> What the exercise asks
From the records below, output exactly the lines running from the line containing "left shoulder: (156, 162, 13)" through the line containing "right hip: (97, 265, -6)", and no others.

> Data for the task

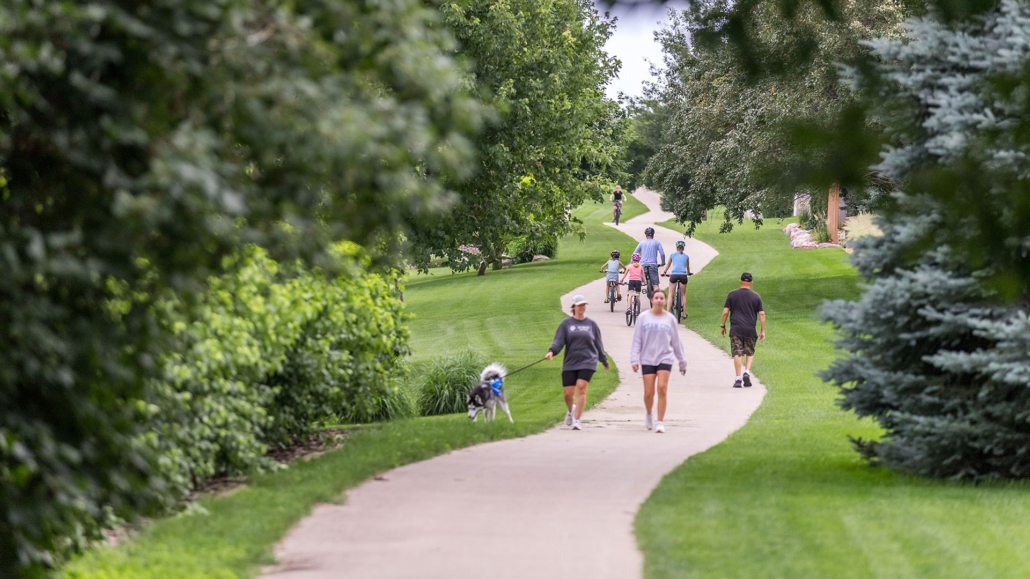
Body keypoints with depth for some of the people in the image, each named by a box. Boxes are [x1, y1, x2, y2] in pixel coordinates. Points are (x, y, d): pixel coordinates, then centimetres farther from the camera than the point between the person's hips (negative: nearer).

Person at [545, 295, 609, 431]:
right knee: (568, 393, 0)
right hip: (570, 363, 0)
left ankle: (576, 420, -13)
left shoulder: (591, 324, 10)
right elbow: (559, 340, -2)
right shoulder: (566, 324, 6)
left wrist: (604, 361, 25)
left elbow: (598, 344, 18)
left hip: (587, 362, 0)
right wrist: (552, 351, -21)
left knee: (581, 389, -16)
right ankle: (571, 410, 34)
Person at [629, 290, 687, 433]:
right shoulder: (643, 318, 4)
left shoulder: (670, 319, 7)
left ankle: (660, 422, -10)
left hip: (665, 359, 0)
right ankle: (649, 415, 29)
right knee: (648, 393, -1)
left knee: (662, 388, -15)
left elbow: (676, 342, 13)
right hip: (647, 359, 0)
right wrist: (634, 360, -3)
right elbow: (636, 340, 5)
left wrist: (682, 362, 16)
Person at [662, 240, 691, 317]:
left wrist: (664, 272, 46)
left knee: (670, 295, 3)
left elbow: (668, 265, 27)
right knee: (683, 295, 14)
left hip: (674, 275, -1)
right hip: (683, 275, 1)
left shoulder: (673, 255, 13)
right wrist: (688, 273, 54)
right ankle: (684, 313, 14)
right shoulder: (686, 256, 15)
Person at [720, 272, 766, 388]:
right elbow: (762, 314, 2)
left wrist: (723, 326, 12)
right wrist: (762, 331, 7)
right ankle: (747, 372, -4)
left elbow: (725, 312, 1)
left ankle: (738, 379, -7)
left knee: (737, 354, -2)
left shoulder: (732, 295, 3)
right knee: (750, 353, 16)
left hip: (735, 329, -1)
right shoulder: (756, 297, 5)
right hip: (750, 330, 1)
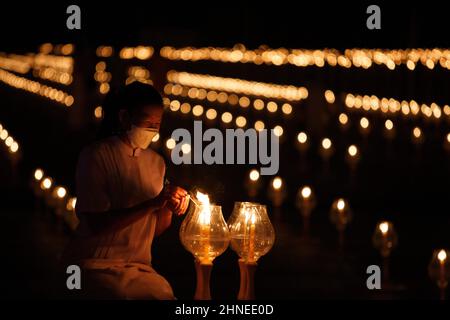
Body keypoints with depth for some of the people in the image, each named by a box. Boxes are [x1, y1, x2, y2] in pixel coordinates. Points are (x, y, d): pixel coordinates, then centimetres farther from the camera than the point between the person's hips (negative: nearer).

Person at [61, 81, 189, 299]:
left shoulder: (156, 162, 13)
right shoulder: (96, 156, -7)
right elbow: (96, 224, -16)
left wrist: (169, 208, -6)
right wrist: (151, 204, -22)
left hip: (140, 267, 6)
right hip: (97, 265, -6)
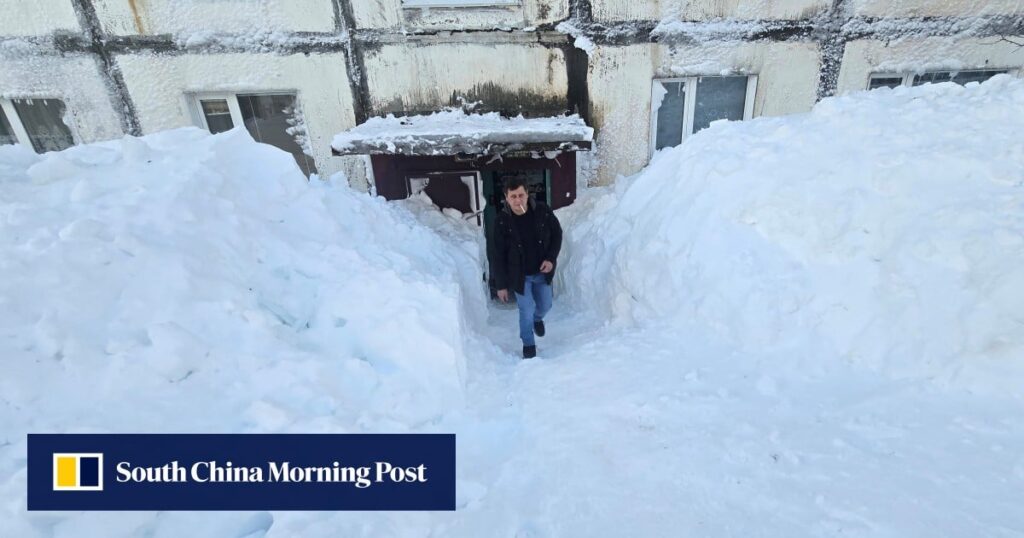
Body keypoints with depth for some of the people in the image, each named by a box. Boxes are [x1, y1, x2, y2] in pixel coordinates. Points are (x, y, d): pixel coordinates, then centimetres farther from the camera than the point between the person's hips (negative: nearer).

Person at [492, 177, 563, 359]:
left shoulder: (543, 211, -14)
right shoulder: (502, 221, -19)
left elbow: (557, 234, 1)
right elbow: (499, 256, -13)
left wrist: (551, 258, -12)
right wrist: (501, 285, -10)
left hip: (542, 271, 3)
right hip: (520, 275, -2)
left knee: (545, 306, 20)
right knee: (526, 311, 5)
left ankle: (537, 318, 57)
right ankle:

> The completed task
left shoulder: (156, 162, 13)
right shoulder: (96, 156, -7)
right elbow: (96, 224, -16)
left wrist: (169, 208, -6)
right wrist: (151, 204, -22)
left hip: (140, 267, 6)
right hip: (97, 265, -6)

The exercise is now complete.